I think we need to talk about why museum job descriptions are starting to look like applications for the International Space Station.
Go to any major museum job board right now and filter for an entry-level Development or Membership role.
You’ll see the usual: "Passion for the arts," "Strong communication skills," "Master’s degree preferred."
Then you get to the bottom and the "Technical Skills" section. This is where things get weird.
The candidate is expected to have advanced proficiency in a legacy database that hasn’t had a UI update since the Clinton administration. They need to know how to navigate "complex nested queries." They need to be a "power user" of a system that requires a week of specialized training just to find a donor's secondary phone number.
My take? They aren't looking for a fundraiser. They’re looking for a NASA engineer who is willing to work for a nonprofit salary and spend their life fighting the equivalent of a VCR manual.
The Survival Filter
When your technology is a walled garden of complexity, your hiring process changes. It has to. You stop hiring for the person who is best at building relationships or telling your story. Instead, you start hiring for technical tolerance.
What you’re looking for is a survivor. Someone who has already spent years in the trenches of your specific, clunky software and has lived to tell the tale. That rare person who knows exactly which three hidden menus to click to generate a simple report.
Directors often will lament to me that they have a talent shortage. But because I have seen these unicorn-seeking vacancy announcements, I don’t know if that’s the right diagnosis. I think we have a bad software surplus.
My Adventures in Sourdough
Now, I have a quick confession to make that has nothing (and everything) to do with database administration. It starts in my kitchen in April 2020.
I tried to become a sourdough expert during the pandemic. We all did. I bought the digital scales. I nurtured a starter I named "The Blob." I watched an unholy amount of YouTube videos about hydration percentages and autolyse.
I ended up with one decent loaf. It took an eon and there is a non-zero chance that eating from that loaf put me over the legal alcohol limit. So eventually…I realized I’m a much better museum technology consultant than I am a baker.
I find myself explaining this exact concept to museum execs on a weekly basis. Just because your staff can learn to navigate a difficult, non-intuitive database doesn't mean it’s the best use of their time and brainpower.
The execs I talk to can readily identify that the museum sector has normalized the idea that museum staff should be part-time IT professionals. But I think it goes even deeper than that. It’s about who museums are allowed to hire in the first place.

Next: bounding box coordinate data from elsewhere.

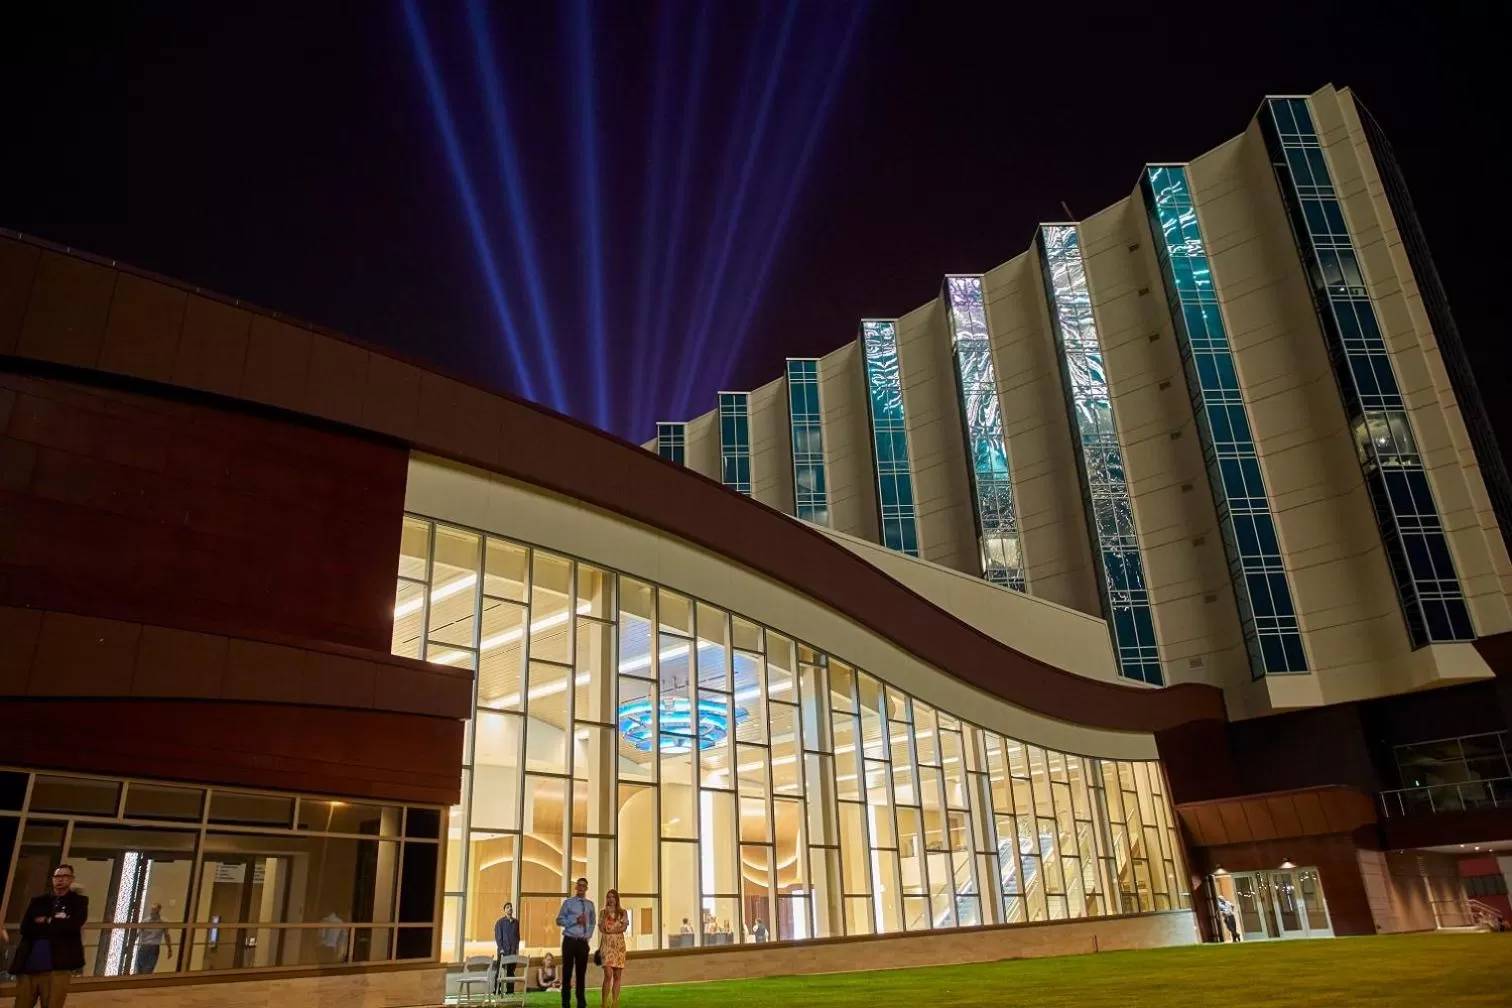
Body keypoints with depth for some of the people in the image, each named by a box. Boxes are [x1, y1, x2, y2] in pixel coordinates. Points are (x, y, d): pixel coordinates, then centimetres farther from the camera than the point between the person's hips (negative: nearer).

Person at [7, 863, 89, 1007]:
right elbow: (25, 928, 3)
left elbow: (73, 926, -8)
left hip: (56, 967, -3)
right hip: (28, 966, 3)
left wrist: (45, 922, 1)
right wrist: (57, 924, -7)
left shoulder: (78, 901, 9)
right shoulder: (38, 901, 17)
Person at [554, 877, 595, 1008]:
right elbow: (559, 920, -7)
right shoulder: (568, 902, -3)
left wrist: (589, 934, 3)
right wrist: (575, 920, -17)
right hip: (570, 941, -4)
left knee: (581, 972, 8)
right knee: (567, 971, 0)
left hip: (583, 942, 4)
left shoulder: (590, 904, 10)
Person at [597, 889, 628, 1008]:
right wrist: (606, 914, -9)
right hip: (607, 944, -1)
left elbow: (623, 927, -4)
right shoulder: (603, 912, 8)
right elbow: (601, 928, -3)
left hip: (619, 944, 1)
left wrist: (609, 930, -9)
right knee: (608, 975, -13)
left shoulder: (623, 912, 7)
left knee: (617, 976, 2)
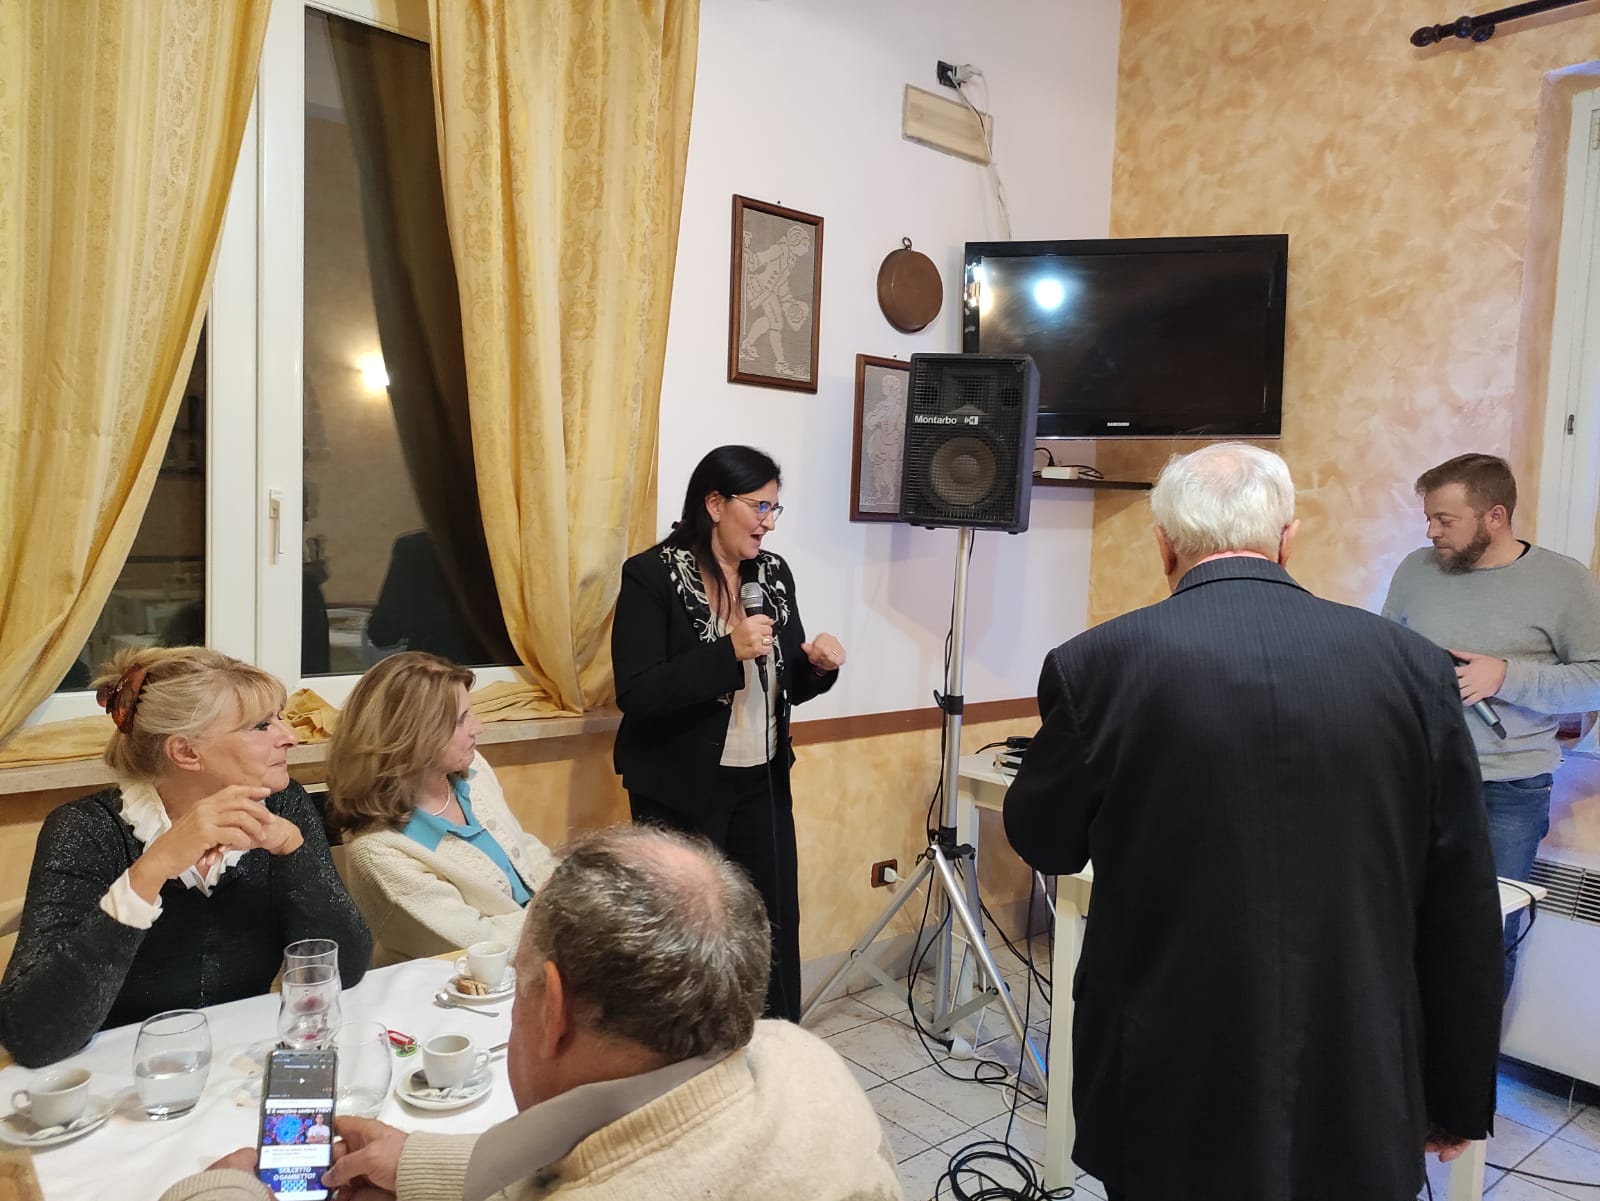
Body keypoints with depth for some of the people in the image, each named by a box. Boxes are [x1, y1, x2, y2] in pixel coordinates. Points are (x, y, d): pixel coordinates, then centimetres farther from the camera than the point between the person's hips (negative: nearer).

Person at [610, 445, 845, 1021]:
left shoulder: (774, 573, 5)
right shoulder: (652, 575, -13)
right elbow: (636, 693, -20)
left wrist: (817, 666, -10)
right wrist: (729, 652, -27)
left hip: (762, 782, 5)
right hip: (682, 789, -5)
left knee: (775, 925, 10)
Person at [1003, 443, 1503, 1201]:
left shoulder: (1100, 664, -14)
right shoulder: (1410, 666, -6)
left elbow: (1042, 842, 2)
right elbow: (1463, 910, 0)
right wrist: (1460, 1097, 13)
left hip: (1173, 1092, -2)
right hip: (1359, 1100, 2)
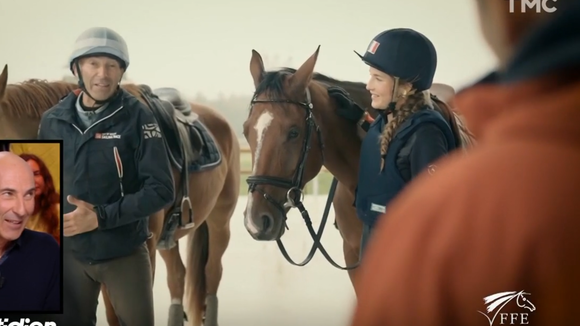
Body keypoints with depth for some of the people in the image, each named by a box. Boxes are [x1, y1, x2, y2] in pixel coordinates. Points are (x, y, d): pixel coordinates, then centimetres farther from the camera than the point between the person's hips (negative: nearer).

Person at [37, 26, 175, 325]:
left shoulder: (137, 118, -13)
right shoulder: (52, 121, -2)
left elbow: (161, 189, -17)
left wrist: (101, 217, -24)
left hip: (125, 253, -3)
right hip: (70, 252, 3)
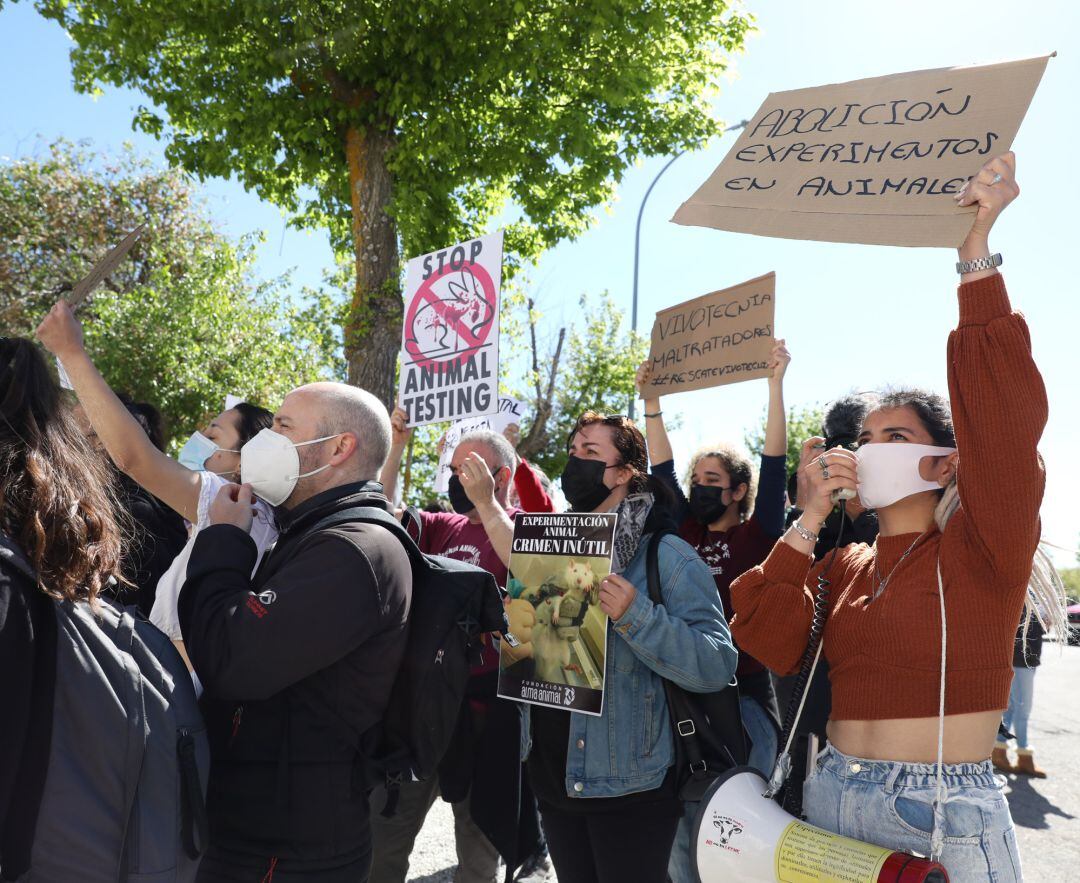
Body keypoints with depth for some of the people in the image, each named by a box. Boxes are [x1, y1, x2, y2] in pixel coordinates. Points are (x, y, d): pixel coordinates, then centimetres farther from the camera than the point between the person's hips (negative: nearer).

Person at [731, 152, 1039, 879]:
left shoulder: (983, 547, -6)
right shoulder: (846, 565, 8)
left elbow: (1004, 422, -22)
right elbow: (771, 642, -4)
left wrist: (976, 251, -26)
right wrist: (811, 520, -6)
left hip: (948, 816, -5)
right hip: (832, 800, 5)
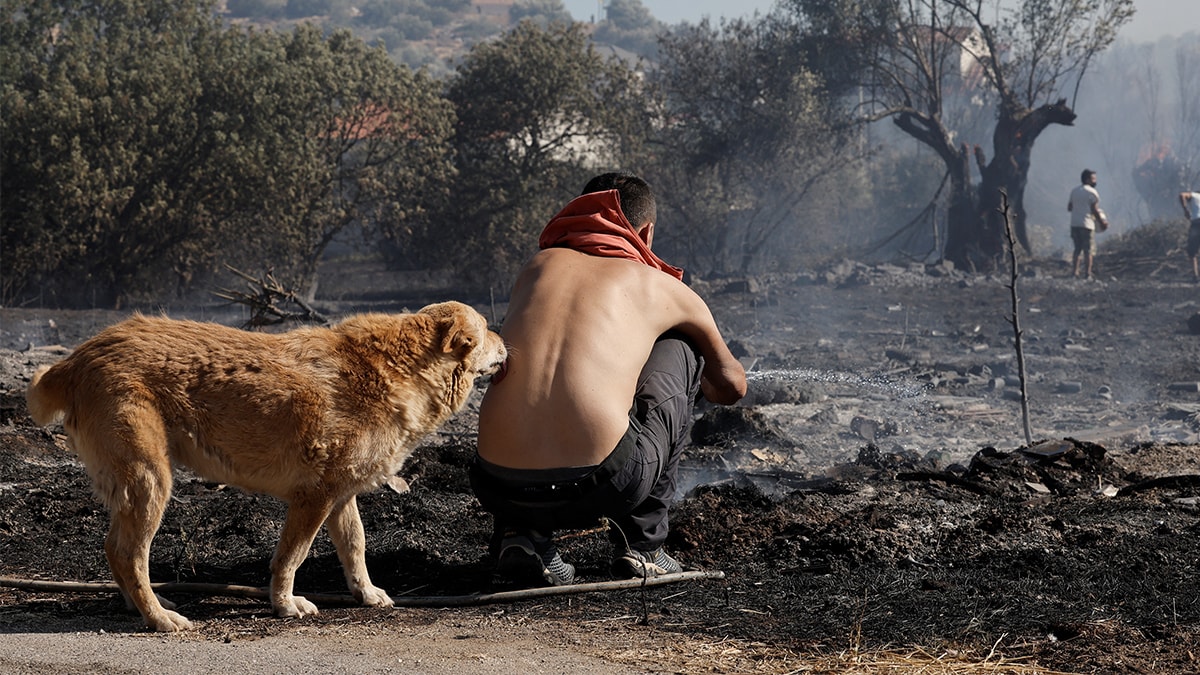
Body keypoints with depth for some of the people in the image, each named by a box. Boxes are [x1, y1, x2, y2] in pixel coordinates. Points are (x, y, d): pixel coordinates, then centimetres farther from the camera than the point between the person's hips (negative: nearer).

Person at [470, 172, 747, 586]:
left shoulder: (537, 266, 22)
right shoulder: (662, 288, 16)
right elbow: (732, 386, 34)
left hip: (499, 489, 3)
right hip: (605, 486, -3)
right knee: (678, 350, 24)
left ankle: (521, 533, 13)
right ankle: (641, 543, 22)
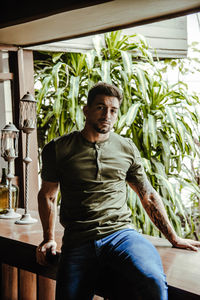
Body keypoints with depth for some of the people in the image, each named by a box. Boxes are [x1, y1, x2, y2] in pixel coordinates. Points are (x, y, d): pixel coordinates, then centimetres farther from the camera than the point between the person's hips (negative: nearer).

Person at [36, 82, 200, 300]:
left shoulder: (127, 149, 12)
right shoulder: (58, 149, 7)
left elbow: (148, 196, 19)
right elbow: (47, 195, 19)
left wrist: (174, 239, 19)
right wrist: (49, 238, 14)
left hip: (121, 234, 0)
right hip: (77, 243, 1)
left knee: (153, 282, -29)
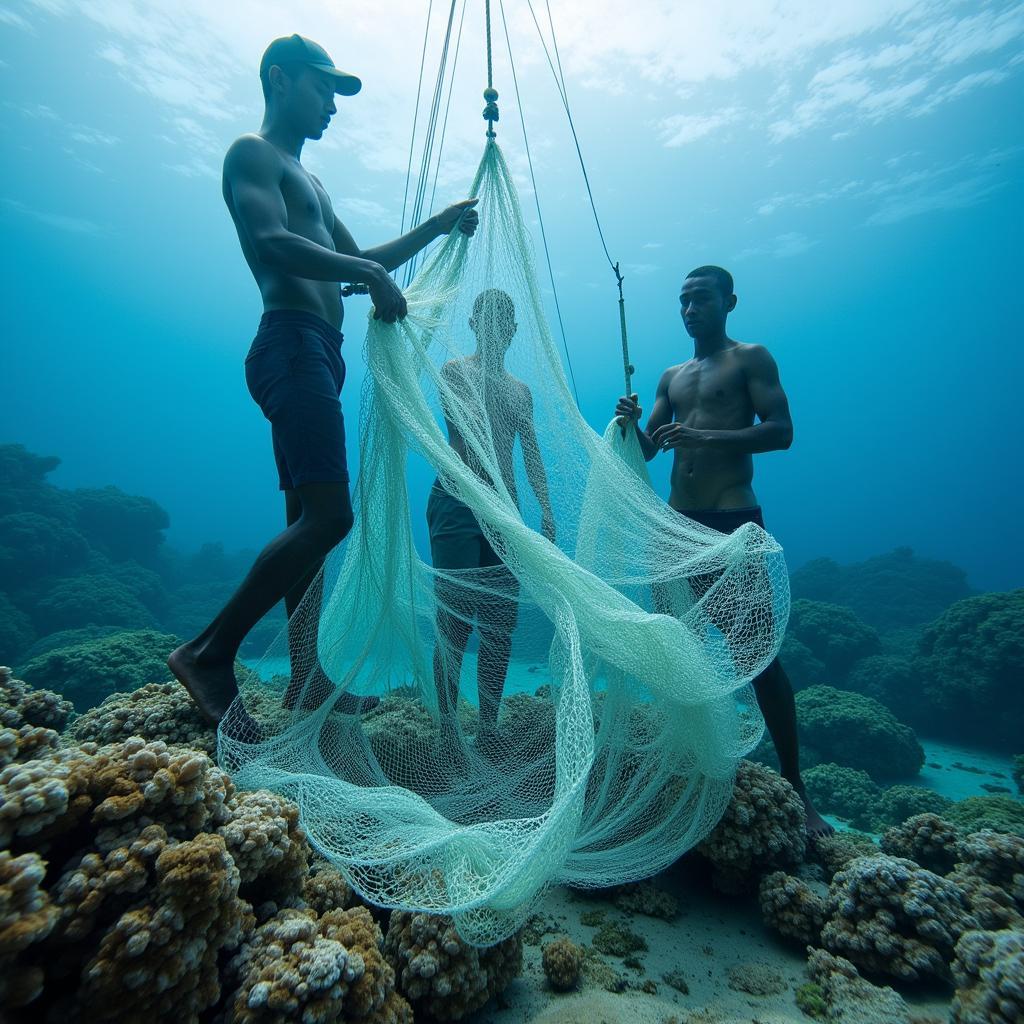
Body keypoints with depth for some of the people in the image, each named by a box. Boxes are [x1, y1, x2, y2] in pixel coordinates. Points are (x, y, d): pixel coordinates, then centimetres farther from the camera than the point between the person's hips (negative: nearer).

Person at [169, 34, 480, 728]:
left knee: (310, 520, 5)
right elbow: (273, 243, -14)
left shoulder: (308, 181, 33)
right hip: (292, 345, -10)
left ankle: (307, 678, 11)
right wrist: (372, 275, -13)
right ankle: (211, 652, -8)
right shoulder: (253, 153, 5)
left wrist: (437, 226, 32)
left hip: (319, 356, 10)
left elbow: (358, 258, 36)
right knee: (328, 516, -21)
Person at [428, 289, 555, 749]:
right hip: (458, 505, -5)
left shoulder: (520, 390, 23)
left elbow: (531, 453, 18)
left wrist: (545, 507, 8)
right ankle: (447, 725, 5)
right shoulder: (455, 369, 7)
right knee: (455, 621, -6)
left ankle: (488, 728, 13)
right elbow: (463, 418, -13)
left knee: (501, 623, 4)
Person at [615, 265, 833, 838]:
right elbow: (647, 451, 14)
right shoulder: (671, 377, 19)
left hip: (735, 521, -5)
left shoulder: (751, 359, 4)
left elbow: (781, 431, -9)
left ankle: (794, 785, 8)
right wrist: (632, 425, -7)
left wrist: (702, 435, -21)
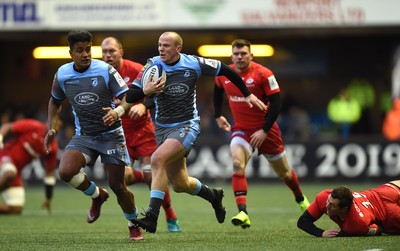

Why The Best Candidates Stay Away
It comes down to an uncomfortable truth: your software is effectively a hiring gatekeeper
.
By sticking to these niche, legacy systems, many museums have accidentally built an architecture that excludes almost everyone. Because if your database requires a secret language just to be productive, you’ve locked the doors to the outside world.
You can't hire that brilliant marketer from the tech sector or that organized manager from the private world because they "don't know the system."
But that’s a trap! Modern technology should be invisible. It should be intuitive enough that a smart, mission-driven person can sit down on Monday and be running their own reports by Tuesday.
And besides, hiring only from the same tiny pool of survivors creates an echo chamber. You end up passing the same few dozen professionals around from institution to institution. It’s the same people, using the same old tools, doing things the way they’ve always been done.
That’s hardly a recipe for innovation.
Imagine being able to hire someone who did something truly epic at a for-profit brand. Or a person who knows how to scale engagement or build world-class customer journeys.
Right now, you probably can’t touch them. They don’t know your nonprofit niche toolset. Odds are that if they even got past the initial screening (which is doubtful, because your HR filters are inevitably looking for proficiency in a dead language…) anyone used to modern tooling would take one look at your gray, 20-year-old database and walk out. Or, you’d spend their first six months teaching them where the "Export" button is buried.
When your toolset is interchangeable with the rest of the modern world, your hiring pool explodes. You can hire for the brain and not the software baggage. You can bring in fresh blood and new ideas because the technical barrier to entry has vanished.
Stop Testing for Technical Tolerance
The future of the field depends on bringing in new voices. But you can’t do that if your doors are guarded with a technical tolerance test.
Because of the work I do, I’ve spent more time reading museum sector vacancy announcements than is probably healthy. I see the direct line between HR struggles and bad software every day, and I try to help execs see it, too. I can't magically fix their databases on a phone call, but for those who realize that clunky tech is actively shrinking their candidate pool, the math on their hiring issues changes forever.